- Required work -
Tally the lines in the records below that contain the string "Medicover", and reply with the number alone.

*** Input material Section Begins ***

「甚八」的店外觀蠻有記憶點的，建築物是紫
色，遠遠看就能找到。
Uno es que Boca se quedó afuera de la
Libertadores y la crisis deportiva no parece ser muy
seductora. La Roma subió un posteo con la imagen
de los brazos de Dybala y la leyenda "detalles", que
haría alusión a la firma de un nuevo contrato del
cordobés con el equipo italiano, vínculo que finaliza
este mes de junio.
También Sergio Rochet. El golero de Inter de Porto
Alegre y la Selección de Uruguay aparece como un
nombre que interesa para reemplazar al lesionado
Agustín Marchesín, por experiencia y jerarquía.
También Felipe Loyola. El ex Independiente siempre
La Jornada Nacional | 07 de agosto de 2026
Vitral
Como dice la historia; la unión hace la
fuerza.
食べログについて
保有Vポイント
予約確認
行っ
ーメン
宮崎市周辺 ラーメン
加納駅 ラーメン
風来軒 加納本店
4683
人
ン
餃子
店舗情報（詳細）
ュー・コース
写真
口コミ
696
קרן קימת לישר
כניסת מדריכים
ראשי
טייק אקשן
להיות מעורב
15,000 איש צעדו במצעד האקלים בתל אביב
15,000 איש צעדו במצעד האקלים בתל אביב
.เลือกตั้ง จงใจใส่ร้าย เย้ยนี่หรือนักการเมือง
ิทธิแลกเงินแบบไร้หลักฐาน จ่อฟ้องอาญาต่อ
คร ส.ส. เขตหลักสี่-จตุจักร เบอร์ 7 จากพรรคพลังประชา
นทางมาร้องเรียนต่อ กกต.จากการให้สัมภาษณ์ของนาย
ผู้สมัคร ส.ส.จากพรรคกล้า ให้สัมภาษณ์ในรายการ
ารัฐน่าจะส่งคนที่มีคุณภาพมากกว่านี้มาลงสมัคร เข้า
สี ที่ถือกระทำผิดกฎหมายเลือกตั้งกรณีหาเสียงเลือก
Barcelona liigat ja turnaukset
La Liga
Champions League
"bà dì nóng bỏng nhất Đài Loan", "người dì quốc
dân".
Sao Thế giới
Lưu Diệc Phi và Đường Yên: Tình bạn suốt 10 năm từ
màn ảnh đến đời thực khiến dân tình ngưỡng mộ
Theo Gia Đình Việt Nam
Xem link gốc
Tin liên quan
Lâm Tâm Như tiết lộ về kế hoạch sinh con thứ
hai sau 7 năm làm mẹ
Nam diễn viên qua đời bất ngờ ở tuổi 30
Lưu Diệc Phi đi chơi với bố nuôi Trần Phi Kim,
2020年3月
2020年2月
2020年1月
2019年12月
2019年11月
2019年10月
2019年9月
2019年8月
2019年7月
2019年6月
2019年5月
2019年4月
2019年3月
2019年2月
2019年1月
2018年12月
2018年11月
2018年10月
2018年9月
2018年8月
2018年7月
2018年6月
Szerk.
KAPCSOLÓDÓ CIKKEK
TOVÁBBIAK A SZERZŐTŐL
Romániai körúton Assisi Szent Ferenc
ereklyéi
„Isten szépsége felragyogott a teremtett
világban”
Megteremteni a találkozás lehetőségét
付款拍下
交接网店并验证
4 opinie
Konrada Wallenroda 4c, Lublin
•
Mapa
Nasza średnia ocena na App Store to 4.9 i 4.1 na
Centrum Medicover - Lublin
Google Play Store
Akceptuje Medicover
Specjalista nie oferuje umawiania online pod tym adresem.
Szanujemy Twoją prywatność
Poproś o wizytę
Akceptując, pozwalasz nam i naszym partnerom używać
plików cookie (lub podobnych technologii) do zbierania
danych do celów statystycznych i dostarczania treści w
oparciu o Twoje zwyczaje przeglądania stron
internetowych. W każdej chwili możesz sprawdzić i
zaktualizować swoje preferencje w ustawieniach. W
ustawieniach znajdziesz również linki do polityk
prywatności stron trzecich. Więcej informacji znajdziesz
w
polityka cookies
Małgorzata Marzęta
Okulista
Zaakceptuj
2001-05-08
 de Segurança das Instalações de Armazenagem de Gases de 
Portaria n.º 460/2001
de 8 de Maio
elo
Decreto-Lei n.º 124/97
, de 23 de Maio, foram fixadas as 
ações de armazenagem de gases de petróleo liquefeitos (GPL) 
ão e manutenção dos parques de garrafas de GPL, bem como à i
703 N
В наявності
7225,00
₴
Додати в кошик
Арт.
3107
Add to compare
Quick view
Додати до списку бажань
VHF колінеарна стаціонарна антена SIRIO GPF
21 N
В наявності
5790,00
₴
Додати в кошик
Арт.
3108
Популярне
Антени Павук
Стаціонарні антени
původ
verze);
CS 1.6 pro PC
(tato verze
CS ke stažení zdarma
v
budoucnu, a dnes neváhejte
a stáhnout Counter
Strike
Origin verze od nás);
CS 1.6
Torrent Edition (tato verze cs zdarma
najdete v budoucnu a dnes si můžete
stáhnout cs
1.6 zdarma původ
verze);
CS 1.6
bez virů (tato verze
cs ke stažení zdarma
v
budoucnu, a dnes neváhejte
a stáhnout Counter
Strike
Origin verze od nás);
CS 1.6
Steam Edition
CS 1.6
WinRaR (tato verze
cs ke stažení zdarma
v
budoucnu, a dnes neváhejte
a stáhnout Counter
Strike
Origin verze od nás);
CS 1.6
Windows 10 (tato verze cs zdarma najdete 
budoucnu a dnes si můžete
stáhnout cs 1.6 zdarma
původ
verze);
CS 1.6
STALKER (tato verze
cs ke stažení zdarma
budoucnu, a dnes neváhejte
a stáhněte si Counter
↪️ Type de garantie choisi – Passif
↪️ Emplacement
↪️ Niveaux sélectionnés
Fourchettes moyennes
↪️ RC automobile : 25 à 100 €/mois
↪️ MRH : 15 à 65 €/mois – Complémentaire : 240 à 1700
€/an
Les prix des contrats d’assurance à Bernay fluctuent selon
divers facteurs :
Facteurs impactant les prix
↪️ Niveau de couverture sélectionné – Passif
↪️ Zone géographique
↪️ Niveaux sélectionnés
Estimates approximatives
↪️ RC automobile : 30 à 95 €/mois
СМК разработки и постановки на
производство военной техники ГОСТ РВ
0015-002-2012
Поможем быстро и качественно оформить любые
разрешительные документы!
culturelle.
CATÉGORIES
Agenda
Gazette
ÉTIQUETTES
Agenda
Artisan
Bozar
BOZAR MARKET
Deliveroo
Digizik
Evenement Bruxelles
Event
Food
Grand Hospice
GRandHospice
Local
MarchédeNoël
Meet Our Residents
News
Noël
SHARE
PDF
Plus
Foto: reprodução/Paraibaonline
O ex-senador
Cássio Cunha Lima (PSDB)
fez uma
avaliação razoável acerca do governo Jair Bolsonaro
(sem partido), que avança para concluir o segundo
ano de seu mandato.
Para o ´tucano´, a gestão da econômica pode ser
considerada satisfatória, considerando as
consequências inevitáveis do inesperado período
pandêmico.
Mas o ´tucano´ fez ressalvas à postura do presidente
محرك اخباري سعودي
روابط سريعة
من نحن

*** Input material Section Ends ***

- Solution to this problem -
2